Frost supports loops and iteration with ranges:

% Basic loop
loop not false {
    printf(">> Frost is awesome!\n")
}

INIT_VAL: int = 0
STEP_SIZE: int = 2
MAX_ITERS: int = 100

% Iteration with range
from INIT_VAL to MAX_ITERS by STEP_SIZE [i: int] {
    printf(">> Iteration %d\n" i)
}

Conditionals

Frost supports basic conditional statements. Else branches are optional:

% Basic conditional

condition: bool = 10 mod 2 is 0

if condition {
    % True branch
    printf(">> Condition is true\n")
} else {
    % False branch
    printf(">> Condition is false\n")
}

Memory Management

Frost provides safe memory management with explicit allocation. The defer keyword is used to ensure cleanup, and will place the cleanup code at the end of the current scope. It can also be a block:

import "https://frost-lang.deno.dev/std/lib.ff"

% Allocation with automatic cleanup
buffer: *byte = malloc(size)
defer {
    free(buffer)
    printf(">> Memory freed\n")
}

% Pointer operations
ptr: *byte = buffer + offset   % Pointer arithmetic
buffer.* = value        % Dereferencing

% Deferred blocks will run at the end of the scope

Functions

Functions in Frost can take multiple parameters and return a single value.

import "https://frost-lang.deno.dev/std/io.ff"

fibonacci: int -> int = n {
    if n < 2 {
        ret n
    }

    fibonacci(n - 1) + fibonacci(n - 2)
}

main: int -> int = argc {
    printf(">> Fibonacci of 10 is %d\n" fibonacci(10))

    0
}

Frost also supports a special kind of function: foreign functions. These are functions that are implemented in another language and are linked at runtime:

printf: foreign *byte *... -> int

For instance, this printf function is implemented in C and linked at runtime. It takes a format string and a variable number of arguments, denoted by ....

Type System

Basic Types

• int: Integer numbers

• double: Floating-point numbers

• byte: 8-bit values

• bool: Boolean values

• never: No value, known as void in other languages

Custom Types

Users are able to use user-defined types out of the box, such as custom width integers and structs:

small: int8 = 111 % This is equivalent to `byte`
huge: int128 = 123456789012345678901234567890

packet :: struct {
    size -> int
    data -> *byte
}

Type Casting

Frost supports explicit type casting with the @type(expr) syntax. This is useful for converting between different types:

pi: double = 3,14159
rounded: int = @int(pi)

This also works with pointers and references:

raw: *byte = malloc(8)
defer free(raw)

if not raw {
    ret 1
}

buffer: *double = @*double(raw)

% Dereference and assign
buffer.* = 3,14159

Operations

Frost support both unary and binary operations, including arithmetic, bitwise, logical, and comparison operations. These are just a few examples:

% Arithmetic
sum: int = 1 + 2
diff: int = 3 - 4

% Bitwise
and: int = 0b1010 & 0b1100
or: int = 0b1010 | 0b1100

% Logical
cond: bool = true and false
neg: bool = not true

% Comparison
eq: bool = 1 is 1
neq: bool = not (1 is 2)

Preprocessor Directives

Another powerful feature of Frost is the preprocessor. It allows for conditional compilation, macro definitions, and file inclusion.

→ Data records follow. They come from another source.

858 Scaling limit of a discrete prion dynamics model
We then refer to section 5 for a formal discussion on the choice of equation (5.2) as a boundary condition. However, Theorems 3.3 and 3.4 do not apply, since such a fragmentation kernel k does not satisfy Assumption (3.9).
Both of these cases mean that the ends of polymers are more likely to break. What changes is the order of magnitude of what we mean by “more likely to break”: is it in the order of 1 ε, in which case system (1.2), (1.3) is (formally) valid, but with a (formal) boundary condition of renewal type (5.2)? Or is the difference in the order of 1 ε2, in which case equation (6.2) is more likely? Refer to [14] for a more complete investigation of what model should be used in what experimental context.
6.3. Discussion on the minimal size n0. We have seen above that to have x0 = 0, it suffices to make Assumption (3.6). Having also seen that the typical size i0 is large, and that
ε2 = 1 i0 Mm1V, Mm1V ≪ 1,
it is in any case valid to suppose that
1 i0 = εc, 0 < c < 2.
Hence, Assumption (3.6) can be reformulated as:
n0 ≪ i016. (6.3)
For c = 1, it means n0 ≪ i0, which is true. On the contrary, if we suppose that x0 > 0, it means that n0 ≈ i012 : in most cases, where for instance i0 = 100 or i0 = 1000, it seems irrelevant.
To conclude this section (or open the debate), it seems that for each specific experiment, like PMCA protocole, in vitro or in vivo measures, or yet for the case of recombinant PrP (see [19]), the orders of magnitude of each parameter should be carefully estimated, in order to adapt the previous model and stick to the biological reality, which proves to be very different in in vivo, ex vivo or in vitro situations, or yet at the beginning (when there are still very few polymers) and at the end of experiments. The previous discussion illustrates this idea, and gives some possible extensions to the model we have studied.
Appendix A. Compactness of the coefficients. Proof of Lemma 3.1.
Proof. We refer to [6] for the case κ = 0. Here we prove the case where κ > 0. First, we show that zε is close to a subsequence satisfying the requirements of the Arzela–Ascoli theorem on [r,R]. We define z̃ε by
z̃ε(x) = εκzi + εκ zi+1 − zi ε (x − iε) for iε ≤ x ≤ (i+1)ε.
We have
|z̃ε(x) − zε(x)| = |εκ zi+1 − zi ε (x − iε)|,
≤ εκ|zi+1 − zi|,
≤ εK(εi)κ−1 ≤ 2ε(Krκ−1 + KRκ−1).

For instance, you can define a macro for a specific platform in a module:

sockaddr_in :: struct {
?defined(__APPLE__)
    sin_len -> byte
    sin_family -> byte
?else
    sin_family -> int16
?end
    sin_port -> int16
    sin_addr -> in_addr
    sin_zero -> *int8
}

Frost supports macros that are available in the current user's environment. This means that you can define a macro in the command line and use it in your code.

For example, to enable the __APPLE__ macro, you can compile the code with:

__APPLE__=1 frostc -i source.ff -o output.ll

This will enable the __APPLE__ macro in the code, and the compiler will evaluate the conditionals accordingly, using the correct struct definition.

import "custom/socket.ff"

main: never -> int = {
    sockaddr: sockaddr_in

    sockaddr.len = @byte(16)
    sockaddr.sin_family = @byte(2)
    % ...
}

Best Practices

• Use meaningful variable names

• Avoid magic numbers

• Always handle memory cleanup with defer

• Structure code with clear module organization

• Use comments for complex algorithms

Remember, Frost encourages writing clean, readable code that maintains both beauty and performance. The syntax is designed to be intuitive while providing low-level control when needed.